An XSLT 2.0 stylesheet can use the typing information provided by a schema to ensure the correctness of a source document, of a result document, and even of temporary trees and expressions in the stylesheet itself. You can declare stylesheet functions to return values of a certain type, and you can declare parameters and values to be of specific types so that attempts to create invalid values for them will result in an error. These features help you find data and stylesheet errors earlier and with more helpful error messages.

Another nice feature of type-aware XSLT 2.0 processors is their ability to process source nodes by matching against their type. For example, a stylesheet can include a template rule that processes all elements and attributes of type xs:date.

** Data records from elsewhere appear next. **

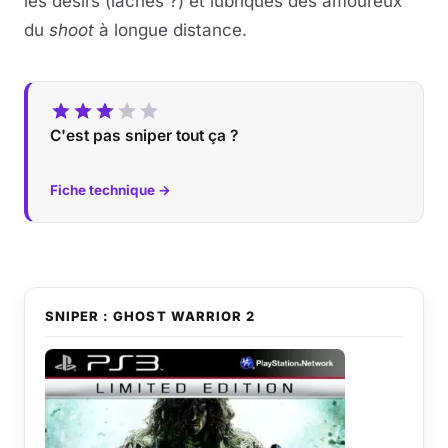
les désirs (lâches ?) et lubriques des amoureux
du
shoot
à longue distance.
C'est pas sniper tout ça ?
Fiche technique →
SNIPER : GHOST WARRIOR 2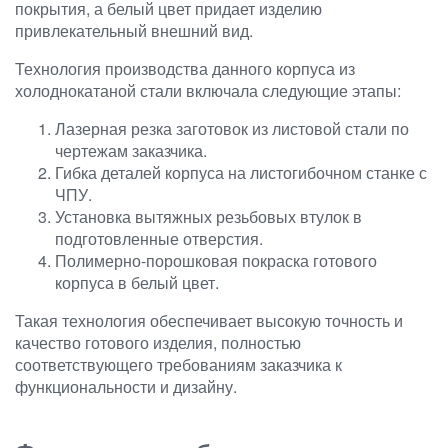
покрытия, а белый цвет придает изделию
привлекательный внешний вид.
Технология производства данного корпуса из
холоднокатаной стали включала следующие этапы:
Лазерная резка заготовок из листовой стали по
чертежам заказчика.
Гибка деталей корпуса на листогибочном станке с
ЧПУ.
Установка вытяжных резьбовых втулок в
подготовленные отверстия.
Полимерно-порошковая покраска готового
корпуса в белый цвет.
Такая технология обеспечивает высокую точность и
качество готового изделия, полностью
соответствующего требованиям заказчика к
функциональности и дизайну.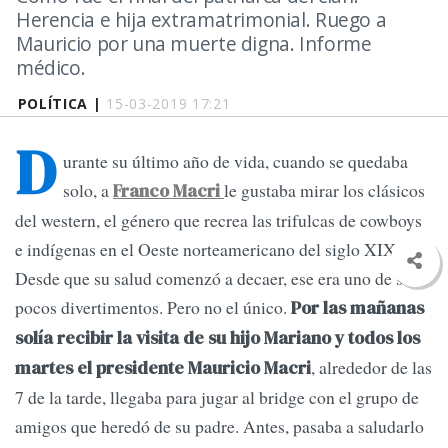
Herencia e hija extramatrimonial. Ruego a
Mauricio por una muerte digna. Informe
médico.
POLÍTICA |
15-03-2019 17:21
D
urante su último año de vida, cuando se quedaba
solo, a
le gustaba mirar los clásicos
Franco Macri
del western, el género que recrea las trifulcas de cowboys
e indígenas en el Oeste norteamericano del siglo XIX.
Desde que su salud comenzó a decaer, ese era uno de sus
pocos divertimentos. Pero no el único.
Por las mañanas
solía recibir la visita de su hijo Mariano y todos los
, alrededor de las
martes el presidente Mauricio Macri
7 de la tarde, llegaba para jugar al bridge con el grupo de
amigos que heredó de su padre. Antes, pasaba a saludarlo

I mentioned above how the XPath 1.0 spec includes an appendix that describes the relationship of its data model to the infoset's data model. The XQuery 1.0 and XPath 2.0 Data Model document includes detailed descriptions of how to map its data model to an infoset and how to create each component of the data model from an infoset and from a PSVI. The latter is a huge job, accounting for a good portion of the new data model spec's length, because a Post Schema Validation Infoset can hold more information than a pre-validation infoset. A W3C schema can include information about typing, defaults, and more, so validation against that schema can turn an element such as <length>2</length> into <length unit="in">2.0</length> along with the associated information that the "2.0" represents a decimal number. In XPath 2.0, the type-name node property stores the name of the data type declared for the value in the schema, if available from a validation stage of the processing, and "xdt:untyped" otherwise. The rules for determining the value of the type-name property from an associated W3C schema are laid out in the Mapping PSVI Additions to Type Names section of the Data Model document, but be warned—only a big fan of W3C schemas could enjoy reading it.

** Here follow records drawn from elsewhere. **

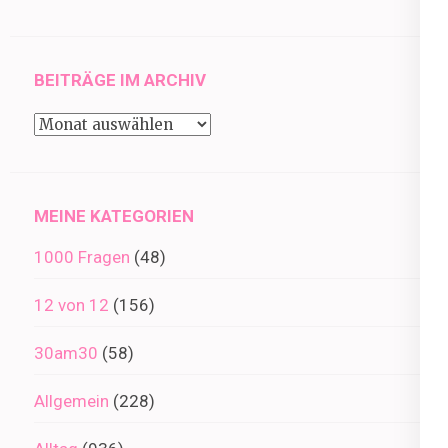
BEITRÄGE IM ARCHIV
Beiträge
im
Archiv
MEINE KATEGORIEN
1000 Fragen
(48)
12 von 12
(156)
30am30
(58)
Allgemein
(228)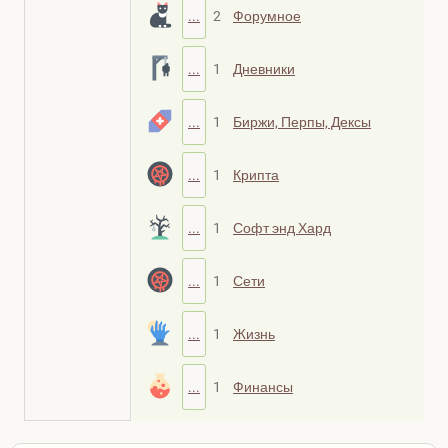
...
2
Форумное
...
1
Дневники
...
1
Биржи, Перпы, Дексы
...
1
Крипта
...
1
Софт энд Хард
...
1
Сети
...
1
Жизнь
...
1
Финансы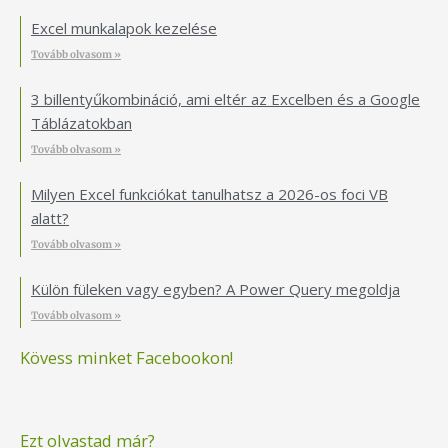
Excel munkalapok kezelése
Tovább olvasom »
3 billentyűkombináció, ami eltér az Excelben és a Google
Táblázatokban
Tovább olvasom »
Milyen Excel funkciókat tanulhatsz a 2026-os foci VB
alatt?
Tovább olvasom »
Külön füleken vagy egyben? A Power Query megoldja
Tovább olvasom »
Kövess minket Facebookon!
Ezt olvastad már?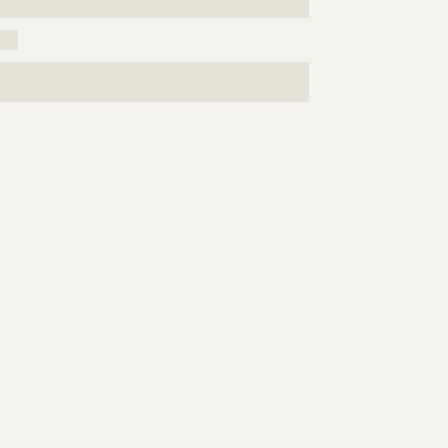
???????????????????
???
???????????????????????????????????????????????????
????????????????????????????????????????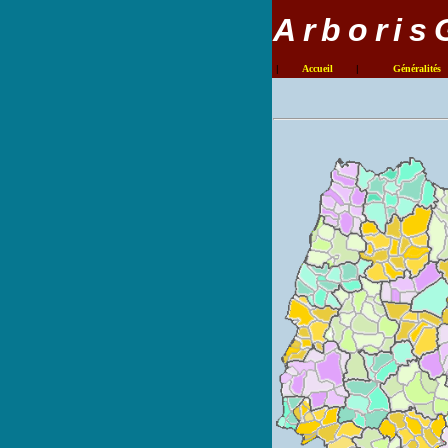
Arboris
|
Accueil
|
Généralités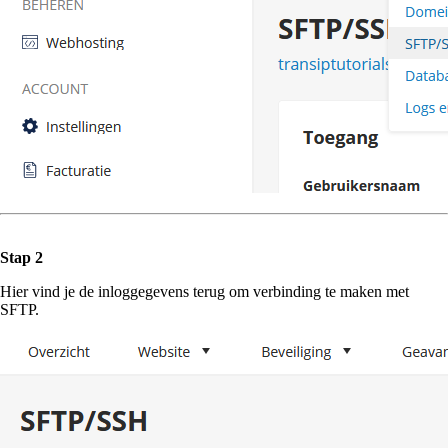
Stap 2
Hier vind je de inloggegevens terug om verbinding te maken met
SFTP.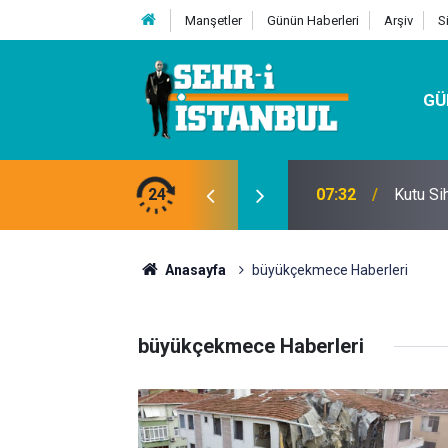
Manşetler
Günün Haberleri
Arşiv
S
GÜ
24
07:32
Kutu Si
Anasayfa
büyükçekmece Haberleri
büyükçekmece Haberleri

Things are a bit simpler when the types that may come up in your XSLT processing are limited to the Schema Part 2 types. Without having your stylesheet refer to content models and other aspects of complex types, it can be handy to identify some values as integers, some as booleans, and some as URIs. The Data Model document adds five new types to the 19 primitive types defined in the Part 2 Recommendation: the xdt:untyped one mentioned above and the xdt:untypedAtomic "type," which also serves as more of an annotation about typing status than as the name of an actual type; xdt:anyAtomicType, an abstract type that plugs a newly-discovered architectural hole; and xdt:dayTimeDuration and xdt:yearMonthDuration, two types that offer totally ordered ways to measure elapsed time. That is, a sequence of values of either of these types can be properly sorted, which wasn't always the case with the duration types offered in the Schema Part 2 specification—comparing "one month" with "30 days" wouldn't always give you a clear answer.

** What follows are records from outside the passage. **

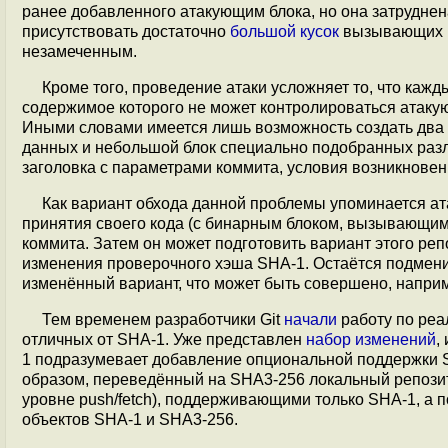
ранее добавленного атакующим блока, но она затруднен
присутствовать достаточно
большой кусок
вызывающих ко
незамеченным.
Кроме того, проведение атаки усложняет то, что кажд
содержимое которого не может контролироваться атаку
Иными словами имеется лишь возможность создать дв
данных и небольшой блок специально подобранных разл
заголовка с параметрами коммита, условия возникновен
Как вариант обхода данной проблемы упоминается ат
принятия своего кода (с бинарным блоком, вызывающим 
коммита. Затем он может подготовить вариант этого ре
изменения проверочного хэша SHA-1. Остаётся подмен
изменённый вариант, что может быть совершено, наприм
Тем временем разработчики Git
начали
работу по реа
отличных от SHA-1. Уже представлен
набор изменений
,
1 подразумевает добавление опциональной поддержки S
образом, переведённый на SHA3-256 локальный репозит
уровне push/fetch), поддерживающими только SHA-1, а
объектов SHA-1 и SHA3-256.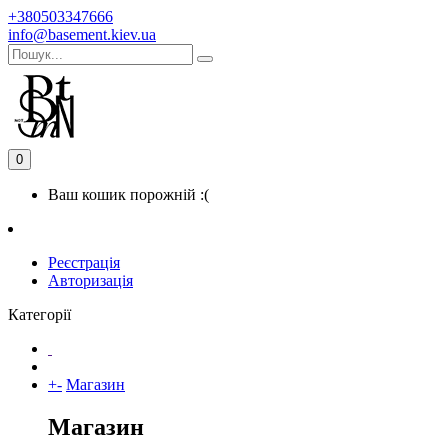
+380503347666
info@basement.kiev.ua
0
Ваш кошик порожній :(
Реєстрація
Авторизація
Категорії
+
-
Магазин
Магазин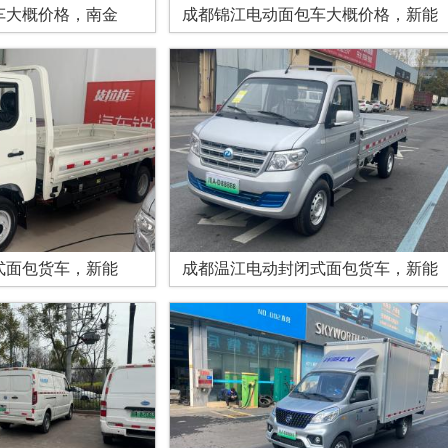
车大概价格，南金
成都锦江电动面包车大概价格，新能
式面包货车，新能
成都温江电动封闭式面包货车，新能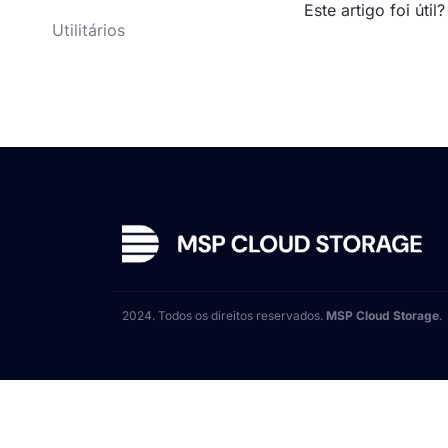
Este artigo foi útil?
Utilitários
2024. Todos os direitos reservados.
MSP Cloud Storage
.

For now, remember that if you completely ignore type-aware XSLT 2.0 processing—which will be a perfectly valid approach for much XSLT 2.0 development—the big difference between the XSLT 1.0 and 2.0 data models is that a single node, a complete document, a subtree representing a fragment of a document, and any other set of nodes described by an XPath expression are all sequences, and that much of the processing is now described in terms of these sequences. From a practical standpoint, an XSLT 1.0 stylesheet with the version attribute of its xsl:stylesheet element set to "2.0" and a few new functions called here and there will still work, as we've seen in my earlier columns on XSLT 2.0. Also remember that the new Data Model document lays the groundwork for not only XPath 2.0 (and therefore XSLT 2.0), but also XQuery, so an appreciation of sequences will help you learn XQuery more quickly.

In a future column, I'll demonstrate what type-aware XSLT processing adds to your stylesheet and its handling of source and result documents.